[Beowulf] Big storage

Lombard, David N dnlombar at ichips.intel.com
Tue Sep 11 10:28:46 PDT 2007

On Tue, Sep 11, 2007 at 11:54:01AM -0400, Joe Landman wrote:
> Loic Tortay wrote:
> > My pointless result was of course mostly due to cache, with 4 threads
> > each writing 1 Gbyte to 4 existing 2 GBytes files (one file per
> > thread).  The block size used was 128 kBytes, all (random) accesses are
> > block aligned, the value is the average aggregated throughput of all
> > threads for a 20 minutes run.
> I seem to remember being told in a matter of fact manner by someone some
> time ago, that only 2GB of IO mattered to them (which was entirely
> cached BTW), so thats how they measured.  Caused me some head
> scratching, but, well, ok.

If that was *truly* their usage, it *is* ok.  But...

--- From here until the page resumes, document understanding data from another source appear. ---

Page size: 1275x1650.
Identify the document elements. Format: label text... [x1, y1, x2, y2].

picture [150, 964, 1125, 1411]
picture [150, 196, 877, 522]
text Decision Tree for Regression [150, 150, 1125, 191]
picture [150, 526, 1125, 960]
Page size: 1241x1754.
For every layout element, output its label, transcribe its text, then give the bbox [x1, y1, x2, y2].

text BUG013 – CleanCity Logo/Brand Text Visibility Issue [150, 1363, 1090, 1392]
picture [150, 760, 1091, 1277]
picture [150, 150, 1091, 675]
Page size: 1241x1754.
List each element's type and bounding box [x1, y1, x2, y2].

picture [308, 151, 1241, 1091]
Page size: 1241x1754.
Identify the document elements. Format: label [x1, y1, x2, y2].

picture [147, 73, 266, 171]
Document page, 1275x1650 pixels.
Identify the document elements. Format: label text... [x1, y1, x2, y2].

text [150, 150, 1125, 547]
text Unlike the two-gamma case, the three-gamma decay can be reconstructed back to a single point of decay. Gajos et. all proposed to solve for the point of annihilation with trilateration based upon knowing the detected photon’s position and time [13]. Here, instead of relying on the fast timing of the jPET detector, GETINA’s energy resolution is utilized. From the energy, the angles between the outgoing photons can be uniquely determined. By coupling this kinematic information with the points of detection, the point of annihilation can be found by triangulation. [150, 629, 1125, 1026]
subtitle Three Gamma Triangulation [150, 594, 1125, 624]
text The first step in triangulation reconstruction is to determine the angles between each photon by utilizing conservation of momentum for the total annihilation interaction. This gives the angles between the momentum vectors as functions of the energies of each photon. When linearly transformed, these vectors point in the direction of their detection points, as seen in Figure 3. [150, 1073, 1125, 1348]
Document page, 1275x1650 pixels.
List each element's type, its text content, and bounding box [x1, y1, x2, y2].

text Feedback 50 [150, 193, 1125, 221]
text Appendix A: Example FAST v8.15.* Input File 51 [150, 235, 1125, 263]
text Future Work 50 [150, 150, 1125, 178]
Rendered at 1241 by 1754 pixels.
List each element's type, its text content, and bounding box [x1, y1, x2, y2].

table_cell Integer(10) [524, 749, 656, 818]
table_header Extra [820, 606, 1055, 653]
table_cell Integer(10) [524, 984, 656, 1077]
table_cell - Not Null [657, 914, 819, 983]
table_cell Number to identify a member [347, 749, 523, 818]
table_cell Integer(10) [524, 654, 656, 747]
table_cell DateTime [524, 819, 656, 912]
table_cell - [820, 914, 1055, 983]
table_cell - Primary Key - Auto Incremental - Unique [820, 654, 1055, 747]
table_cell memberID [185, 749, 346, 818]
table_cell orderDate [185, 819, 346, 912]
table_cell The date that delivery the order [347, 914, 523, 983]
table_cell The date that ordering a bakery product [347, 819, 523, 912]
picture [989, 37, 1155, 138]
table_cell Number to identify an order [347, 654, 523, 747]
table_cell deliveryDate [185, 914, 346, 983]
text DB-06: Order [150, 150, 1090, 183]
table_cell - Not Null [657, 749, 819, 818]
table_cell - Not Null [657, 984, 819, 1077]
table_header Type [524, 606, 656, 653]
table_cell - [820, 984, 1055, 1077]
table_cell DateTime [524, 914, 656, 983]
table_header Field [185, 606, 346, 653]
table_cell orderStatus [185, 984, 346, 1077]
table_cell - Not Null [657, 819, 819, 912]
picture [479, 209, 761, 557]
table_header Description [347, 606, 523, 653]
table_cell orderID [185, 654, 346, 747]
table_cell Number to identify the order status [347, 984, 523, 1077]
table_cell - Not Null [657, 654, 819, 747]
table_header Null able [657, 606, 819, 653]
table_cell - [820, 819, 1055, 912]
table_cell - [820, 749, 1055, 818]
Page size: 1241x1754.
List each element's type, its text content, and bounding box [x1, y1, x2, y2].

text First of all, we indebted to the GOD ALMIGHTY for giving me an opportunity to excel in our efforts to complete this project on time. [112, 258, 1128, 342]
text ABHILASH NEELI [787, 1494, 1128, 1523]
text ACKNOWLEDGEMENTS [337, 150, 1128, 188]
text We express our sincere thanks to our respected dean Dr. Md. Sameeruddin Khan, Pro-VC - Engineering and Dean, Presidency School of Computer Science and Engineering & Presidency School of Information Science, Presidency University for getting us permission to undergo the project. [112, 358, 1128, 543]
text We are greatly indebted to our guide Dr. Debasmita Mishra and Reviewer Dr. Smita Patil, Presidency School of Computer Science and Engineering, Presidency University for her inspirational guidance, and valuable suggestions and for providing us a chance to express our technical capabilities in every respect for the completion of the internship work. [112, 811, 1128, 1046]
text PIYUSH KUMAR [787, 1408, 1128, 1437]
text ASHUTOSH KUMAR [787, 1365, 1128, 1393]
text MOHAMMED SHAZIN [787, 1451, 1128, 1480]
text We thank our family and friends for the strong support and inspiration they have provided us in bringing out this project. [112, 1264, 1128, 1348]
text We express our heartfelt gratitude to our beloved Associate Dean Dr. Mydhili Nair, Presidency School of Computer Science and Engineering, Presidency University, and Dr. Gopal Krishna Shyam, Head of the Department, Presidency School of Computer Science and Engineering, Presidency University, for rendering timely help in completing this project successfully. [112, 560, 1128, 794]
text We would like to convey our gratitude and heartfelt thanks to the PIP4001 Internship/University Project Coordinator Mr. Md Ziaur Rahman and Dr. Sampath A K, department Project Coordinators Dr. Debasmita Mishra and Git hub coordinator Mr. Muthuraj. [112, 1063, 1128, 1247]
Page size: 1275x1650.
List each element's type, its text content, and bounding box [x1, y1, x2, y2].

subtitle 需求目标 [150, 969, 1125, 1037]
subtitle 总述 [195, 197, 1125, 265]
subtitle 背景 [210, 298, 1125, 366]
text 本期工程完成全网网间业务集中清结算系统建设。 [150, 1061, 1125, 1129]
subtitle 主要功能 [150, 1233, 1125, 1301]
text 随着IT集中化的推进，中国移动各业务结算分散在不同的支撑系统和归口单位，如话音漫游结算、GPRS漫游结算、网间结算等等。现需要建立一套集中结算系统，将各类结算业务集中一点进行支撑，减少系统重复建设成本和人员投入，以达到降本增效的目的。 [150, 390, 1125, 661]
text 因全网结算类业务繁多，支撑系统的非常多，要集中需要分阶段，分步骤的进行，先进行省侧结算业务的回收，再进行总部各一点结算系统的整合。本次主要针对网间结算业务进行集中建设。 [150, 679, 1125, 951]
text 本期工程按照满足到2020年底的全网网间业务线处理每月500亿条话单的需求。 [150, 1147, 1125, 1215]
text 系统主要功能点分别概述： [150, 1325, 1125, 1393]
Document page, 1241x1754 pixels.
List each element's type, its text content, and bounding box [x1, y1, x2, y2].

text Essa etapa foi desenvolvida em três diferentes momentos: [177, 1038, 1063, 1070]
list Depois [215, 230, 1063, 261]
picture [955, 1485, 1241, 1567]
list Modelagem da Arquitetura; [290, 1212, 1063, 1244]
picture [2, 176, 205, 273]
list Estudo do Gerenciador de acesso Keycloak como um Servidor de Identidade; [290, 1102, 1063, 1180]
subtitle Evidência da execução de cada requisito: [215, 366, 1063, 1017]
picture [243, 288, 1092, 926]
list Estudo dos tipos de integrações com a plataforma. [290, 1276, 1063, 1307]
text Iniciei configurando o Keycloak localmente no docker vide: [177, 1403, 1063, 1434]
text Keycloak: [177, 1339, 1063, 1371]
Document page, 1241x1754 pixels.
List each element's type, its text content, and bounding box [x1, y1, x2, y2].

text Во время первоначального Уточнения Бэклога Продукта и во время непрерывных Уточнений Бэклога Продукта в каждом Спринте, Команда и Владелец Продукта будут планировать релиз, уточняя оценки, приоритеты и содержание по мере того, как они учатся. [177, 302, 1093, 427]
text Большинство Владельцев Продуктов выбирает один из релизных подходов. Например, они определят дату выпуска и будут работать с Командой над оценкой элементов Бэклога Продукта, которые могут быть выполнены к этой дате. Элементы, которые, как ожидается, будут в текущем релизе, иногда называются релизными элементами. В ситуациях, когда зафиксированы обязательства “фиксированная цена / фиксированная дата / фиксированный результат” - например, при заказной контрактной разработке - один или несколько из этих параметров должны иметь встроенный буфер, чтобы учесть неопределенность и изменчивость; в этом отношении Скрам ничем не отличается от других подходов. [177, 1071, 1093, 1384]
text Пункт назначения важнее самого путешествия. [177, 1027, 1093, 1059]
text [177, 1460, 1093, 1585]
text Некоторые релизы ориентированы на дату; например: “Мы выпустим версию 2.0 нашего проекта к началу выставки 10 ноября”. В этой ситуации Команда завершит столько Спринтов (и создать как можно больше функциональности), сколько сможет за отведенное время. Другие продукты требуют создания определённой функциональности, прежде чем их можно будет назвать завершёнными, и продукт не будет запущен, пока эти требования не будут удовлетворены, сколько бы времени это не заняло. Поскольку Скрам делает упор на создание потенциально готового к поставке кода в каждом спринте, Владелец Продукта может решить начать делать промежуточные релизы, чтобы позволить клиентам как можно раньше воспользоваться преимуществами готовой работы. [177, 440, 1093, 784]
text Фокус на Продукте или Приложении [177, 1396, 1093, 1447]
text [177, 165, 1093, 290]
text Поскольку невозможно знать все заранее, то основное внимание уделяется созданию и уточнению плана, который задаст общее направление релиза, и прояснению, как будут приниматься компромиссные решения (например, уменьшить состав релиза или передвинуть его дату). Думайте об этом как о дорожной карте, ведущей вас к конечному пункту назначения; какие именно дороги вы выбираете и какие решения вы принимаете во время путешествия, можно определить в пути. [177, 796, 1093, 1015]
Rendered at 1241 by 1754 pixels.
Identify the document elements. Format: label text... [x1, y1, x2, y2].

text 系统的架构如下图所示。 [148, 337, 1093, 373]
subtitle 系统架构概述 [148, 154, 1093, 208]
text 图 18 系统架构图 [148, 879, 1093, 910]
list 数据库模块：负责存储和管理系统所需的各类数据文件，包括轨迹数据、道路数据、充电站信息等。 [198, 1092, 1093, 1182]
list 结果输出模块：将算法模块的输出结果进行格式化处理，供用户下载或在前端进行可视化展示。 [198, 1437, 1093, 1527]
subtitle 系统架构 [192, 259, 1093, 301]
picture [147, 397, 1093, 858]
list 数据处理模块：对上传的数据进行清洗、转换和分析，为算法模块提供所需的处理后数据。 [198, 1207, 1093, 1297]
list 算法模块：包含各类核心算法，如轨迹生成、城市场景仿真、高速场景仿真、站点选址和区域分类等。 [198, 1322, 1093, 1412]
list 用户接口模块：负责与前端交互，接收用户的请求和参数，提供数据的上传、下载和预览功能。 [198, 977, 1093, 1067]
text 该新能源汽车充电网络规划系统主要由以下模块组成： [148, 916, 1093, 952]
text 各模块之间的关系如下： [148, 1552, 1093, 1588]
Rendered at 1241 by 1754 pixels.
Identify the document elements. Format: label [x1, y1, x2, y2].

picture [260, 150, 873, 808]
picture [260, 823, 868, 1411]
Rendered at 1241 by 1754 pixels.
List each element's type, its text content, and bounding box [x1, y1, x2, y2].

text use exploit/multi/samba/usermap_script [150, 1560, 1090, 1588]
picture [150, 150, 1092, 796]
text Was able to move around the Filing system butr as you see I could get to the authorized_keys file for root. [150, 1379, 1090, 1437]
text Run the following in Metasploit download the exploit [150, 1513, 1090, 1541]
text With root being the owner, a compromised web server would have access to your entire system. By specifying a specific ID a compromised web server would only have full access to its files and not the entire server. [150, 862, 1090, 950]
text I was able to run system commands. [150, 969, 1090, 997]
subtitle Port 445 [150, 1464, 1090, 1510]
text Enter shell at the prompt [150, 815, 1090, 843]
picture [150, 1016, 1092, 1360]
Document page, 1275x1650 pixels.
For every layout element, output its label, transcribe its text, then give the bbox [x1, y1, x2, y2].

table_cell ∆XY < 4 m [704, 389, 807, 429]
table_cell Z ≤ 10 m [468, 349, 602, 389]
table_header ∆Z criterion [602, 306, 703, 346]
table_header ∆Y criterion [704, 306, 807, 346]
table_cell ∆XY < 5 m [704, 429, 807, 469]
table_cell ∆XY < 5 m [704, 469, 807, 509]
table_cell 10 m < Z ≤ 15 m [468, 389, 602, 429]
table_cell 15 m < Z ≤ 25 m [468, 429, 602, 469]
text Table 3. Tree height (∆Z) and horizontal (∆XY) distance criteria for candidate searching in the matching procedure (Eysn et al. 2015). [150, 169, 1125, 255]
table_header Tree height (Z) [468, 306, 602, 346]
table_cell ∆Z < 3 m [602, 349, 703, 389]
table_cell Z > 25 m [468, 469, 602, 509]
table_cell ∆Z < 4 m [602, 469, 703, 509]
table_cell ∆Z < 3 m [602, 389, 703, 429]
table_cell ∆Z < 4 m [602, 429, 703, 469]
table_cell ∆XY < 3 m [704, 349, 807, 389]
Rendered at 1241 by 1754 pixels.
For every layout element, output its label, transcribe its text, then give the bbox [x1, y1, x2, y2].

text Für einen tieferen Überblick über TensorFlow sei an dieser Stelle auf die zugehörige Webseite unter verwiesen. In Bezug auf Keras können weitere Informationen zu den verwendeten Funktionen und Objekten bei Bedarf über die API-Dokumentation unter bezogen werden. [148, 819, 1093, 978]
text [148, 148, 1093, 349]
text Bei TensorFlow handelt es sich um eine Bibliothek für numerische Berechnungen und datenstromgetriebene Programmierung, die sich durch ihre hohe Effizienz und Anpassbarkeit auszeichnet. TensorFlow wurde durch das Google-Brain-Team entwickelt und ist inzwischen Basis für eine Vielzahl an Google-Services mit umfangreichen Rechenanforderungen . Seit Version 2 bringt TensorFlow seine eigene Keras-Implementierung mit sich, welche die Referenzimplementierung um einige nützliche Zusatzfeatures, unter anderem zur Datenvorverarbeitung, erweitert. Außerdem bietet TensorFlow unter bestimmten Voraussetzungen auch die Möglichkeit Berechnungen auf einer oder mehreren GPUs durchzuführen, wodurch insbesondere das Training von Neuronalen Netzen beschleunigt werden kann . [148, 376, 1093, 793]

> My (large) concern on iozone and related is that it spends most of its
> time *in cache*.  Its funny, if you go look at the disks during the
> smaller tests, the blinkenlights don't blinken all that often ...
> (certainly not below 2GB or so).

Agreed--it all depends on the phys memory; failing to consider that
can lead to invalid results.

> Then again, maybe IOzone should be renamed "cache-zone" :)  More
> seriously, I made some quick source changes to be able to do IOzone far
> outside cache sizes (and main memory sizes) so I could see what impact
> this has on the system.  It does have a noticable impact, and I report
> on it in the benchmark report.

I've found specifying the appropriate file size works well.  For a while
now, filesize > 2*memorysize has gotten to uncached performance for
directly connected devices.  Complications can clearly occur when
there's additional caching on the other end of the wire.

What have you needed beyond the various sync options, e.g., -e, -G, -k,
-o, -r?

David N. Lombard, Intel, Irvine, CA
I do not speak for Intel Corporation; all comments are strictly my own.